[SCHEDULE 13G/A] First Foundation Inc. SEC Filing
First Foundation Inc.'s common stock is reported to be beneficially owned by North Reef Capital entities and James H. Hanna, III. The Reporting Persons disclose an aggregate holding of 7,615,000 shares, representing approximately 9.2% of the class. The filing shows shared voting and shared dispositive power over the entire block and reports zero sole voting or dispositive power.
The statement is submitted as a joint filing by North Reef Capital Management LP, its general partner and Mr. Hanna and is labeled as an amendment. The filing specifies that the shares are held in the ordinary course of business and asserts they were not acquired to change or influence control of the issuer. The report does not disclose any pledges, exclusions, or holdings on behalf of another person and reports no group affiliation.
- Material stake disclosed: Aggregate beneficial ownership of 7,615,000 shares (~9.2%) is large and clearly reported
- Passive intent stated: Filing asserts shares are held in the ordinary course of business and not to change or influence control
- None.
Insights
TL;DR: A 9.2% passive stake is disclosed by North Reef and affiliates, showing material ownership without asserted intent to change control.
This Schedule 13G/A amendment reports an aggregate 7,615,000-share position representing ~9.2% of First Foundation's common stock. All voting and dispositive authority is reported as shared, with no sole voting or dispositive power disclosed. The filing expressly states the securities are held in the ordinary course of business and not for the purpose of influencing control, which aligns with a passive 13G filing profile rather than an active 13D campaign. For investors, the position size is material but the stated intent is non-hostile; market reaction will depend on whether further filings change that posture.
TL;DR: Reporting Persons hold a significant block with shared authority; governance impact depends on whether shared powers translate to coordinated voting.

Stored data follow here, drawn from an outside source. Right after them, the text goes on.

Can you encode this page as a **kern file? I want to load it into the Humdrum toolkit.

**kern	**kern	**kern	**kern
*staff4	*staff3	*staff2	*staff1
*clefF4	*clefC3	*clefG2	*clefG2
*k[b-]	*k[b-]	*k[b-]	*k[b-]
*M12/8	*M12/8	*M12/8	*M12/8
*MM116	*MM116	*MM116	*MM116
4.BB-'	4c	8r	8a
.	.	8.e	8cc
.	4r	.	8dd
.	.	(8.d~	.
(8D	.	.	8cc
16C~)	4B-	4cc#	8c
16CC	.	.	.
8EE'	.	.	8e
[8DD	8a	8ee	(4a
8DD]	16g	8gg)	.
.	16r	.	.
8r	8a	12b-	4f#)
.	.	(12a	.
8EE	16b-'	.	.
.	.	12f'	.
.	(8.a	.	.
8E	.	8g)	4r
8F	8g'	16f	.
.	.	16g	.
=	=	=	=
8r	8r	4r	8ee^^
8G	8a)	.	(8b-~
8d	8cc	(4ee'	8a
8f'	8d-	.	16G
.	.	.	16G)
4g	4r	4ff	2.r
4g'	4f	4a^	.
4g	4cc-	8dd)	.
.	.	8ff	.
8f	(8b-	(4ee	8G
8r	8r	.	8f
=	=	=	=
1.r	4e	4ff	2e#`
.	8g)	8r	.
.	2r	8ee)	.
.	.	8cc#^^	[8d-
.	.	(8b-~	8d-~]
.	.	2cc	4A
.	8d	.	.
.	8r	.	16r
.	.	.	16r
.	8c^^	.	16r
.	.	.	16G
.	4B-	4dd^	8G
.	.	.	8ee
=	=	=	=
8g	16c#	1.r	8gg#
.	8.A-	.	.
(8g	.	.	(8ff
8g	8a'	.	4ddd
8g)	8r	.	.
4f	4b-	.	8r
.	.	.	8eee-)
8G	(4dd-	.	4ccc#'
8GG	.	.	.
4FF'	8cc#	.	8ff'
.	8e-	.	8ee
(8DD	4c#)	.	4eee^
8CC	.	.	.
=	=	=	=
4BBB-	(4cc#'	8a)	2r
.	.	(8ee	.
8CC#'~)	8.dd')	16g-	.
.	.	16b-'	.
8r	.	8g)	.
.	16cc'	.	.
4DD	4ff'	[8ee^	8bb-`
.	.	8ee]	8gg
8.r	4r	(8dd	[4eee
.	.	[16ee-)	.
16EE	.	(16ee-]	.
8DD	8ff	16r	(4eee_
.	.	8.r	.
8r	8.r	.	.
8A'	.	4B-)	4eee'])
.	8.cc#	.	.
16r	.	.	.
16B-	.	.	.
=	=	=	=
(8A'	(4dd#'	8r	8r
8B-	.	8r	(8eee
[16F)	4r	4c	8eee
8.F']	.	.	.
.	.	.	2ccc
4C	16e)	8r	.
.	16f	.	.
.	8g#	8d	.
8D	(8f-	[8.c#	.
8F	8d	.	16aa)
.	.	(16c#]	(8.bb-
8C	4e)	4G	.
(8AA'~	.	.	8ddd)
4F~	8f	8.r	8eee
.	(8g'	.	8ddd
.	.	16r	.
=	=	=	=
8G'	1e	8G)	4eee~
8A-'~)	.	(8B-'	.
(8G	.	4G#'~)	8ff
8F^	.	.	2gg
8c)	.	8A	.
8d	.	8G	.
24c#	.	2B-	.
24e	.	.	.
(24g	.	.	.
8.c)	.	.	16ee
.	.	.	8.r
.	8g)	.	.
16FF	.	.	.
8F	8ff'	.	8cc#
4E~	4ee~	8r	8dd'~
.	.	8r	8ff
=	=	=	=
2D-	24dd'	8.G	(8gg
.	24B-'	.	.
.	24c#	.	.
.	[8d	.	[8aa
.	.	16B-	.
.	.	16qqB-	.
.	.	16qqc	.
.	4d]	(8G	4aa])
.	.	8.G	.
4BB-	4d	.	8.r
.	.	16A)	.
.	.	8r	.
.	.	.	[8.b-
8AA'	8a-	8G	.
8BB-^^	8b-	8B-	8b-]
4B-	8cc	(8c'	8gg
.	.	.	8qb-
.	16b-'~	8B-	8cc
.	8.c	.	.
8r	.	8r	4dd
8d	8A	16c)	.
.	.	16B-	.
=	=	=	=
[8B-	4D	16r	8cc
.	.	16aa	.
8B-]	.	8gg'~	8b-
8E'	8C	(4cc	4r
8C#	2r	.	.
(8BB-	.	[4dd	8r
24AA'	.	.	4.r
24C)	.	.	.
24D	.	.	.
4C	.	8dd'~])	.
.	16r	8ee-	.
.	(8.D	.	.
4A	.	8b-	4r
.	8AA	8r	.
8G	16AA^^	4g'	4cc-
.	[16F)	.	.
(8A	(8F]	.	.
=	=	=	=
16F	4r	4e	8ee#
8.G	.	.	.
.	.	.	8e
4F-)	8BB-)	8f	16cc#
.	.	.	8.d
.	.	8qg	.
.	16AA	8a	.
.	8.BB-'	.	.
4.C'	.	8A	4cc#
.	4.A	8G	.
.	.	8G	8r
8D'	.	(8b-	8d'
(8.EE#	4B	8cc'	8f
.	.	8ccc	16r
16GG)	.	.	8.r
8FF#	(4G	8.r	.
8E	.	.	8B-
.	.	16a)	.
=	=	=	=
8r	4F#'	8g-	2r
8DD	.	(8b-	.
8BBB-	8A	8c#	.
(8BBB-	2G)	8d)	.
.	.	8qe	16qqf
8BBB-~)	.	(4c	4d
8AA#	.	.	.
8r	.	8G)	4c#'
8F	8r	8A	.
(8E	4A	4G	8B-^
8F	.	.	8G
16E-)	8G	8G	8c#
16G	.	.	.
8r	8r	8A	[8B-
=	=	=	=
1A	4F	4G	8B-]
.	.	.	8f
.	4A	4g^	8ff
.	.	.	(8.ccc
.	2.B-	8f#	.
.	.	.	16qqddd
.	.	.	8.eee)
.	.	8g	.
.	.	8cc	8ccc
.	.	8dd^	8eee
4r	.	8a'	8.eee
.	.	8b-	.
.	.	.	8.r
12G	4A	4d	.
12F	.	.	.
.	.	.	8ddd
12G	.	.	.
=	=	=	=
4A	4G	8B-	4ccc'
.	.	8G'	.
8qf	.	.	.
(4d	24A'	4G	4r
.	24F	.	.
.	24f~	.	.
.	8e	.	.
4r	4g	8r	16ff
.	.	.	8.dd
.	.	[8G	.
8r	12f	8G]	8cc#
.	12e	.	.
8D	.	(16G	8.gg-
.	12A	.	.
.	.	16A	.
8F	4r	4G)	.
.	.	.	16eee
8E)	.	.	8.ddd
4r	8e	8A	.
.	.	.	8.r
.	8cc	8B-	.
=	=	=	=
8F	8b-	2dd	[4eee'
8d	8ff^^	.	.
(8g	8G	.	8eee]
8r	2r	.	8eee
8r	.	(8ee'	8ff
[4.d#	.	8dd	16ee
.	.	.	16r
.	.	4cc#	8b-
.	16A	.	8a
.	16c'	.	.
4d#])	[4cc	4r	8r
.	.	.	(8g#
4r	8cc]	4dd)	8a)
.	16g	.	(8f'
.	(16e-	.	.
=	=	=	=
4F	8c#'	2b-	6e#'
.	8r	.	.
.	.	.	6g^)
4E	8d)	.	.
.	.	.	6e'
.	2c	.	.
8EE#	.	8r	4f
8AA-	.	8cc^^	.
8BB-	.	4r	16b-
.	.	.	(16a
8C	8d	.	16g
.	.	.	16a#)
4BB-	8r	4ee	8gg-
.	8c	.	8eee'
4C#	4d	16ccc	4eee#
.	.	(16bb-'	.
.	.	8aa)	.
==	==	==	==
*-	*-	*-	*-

The joint filing indicates shared voting and dispositive power over the full 7.615M-share block, which can provide influence in shareholder votes if the parties coordinate. The submission includes a joint filing agreement and classifies the reporting entities under adviser/parent/individual roles, consistent with the organizational disclosures. The declaration that holdings are not intended to change control reduces immediate activist concern, but the concentration at 9.2% is large enough to matter for contested votes or strategic decisions if the Reporting Persons alter their stance.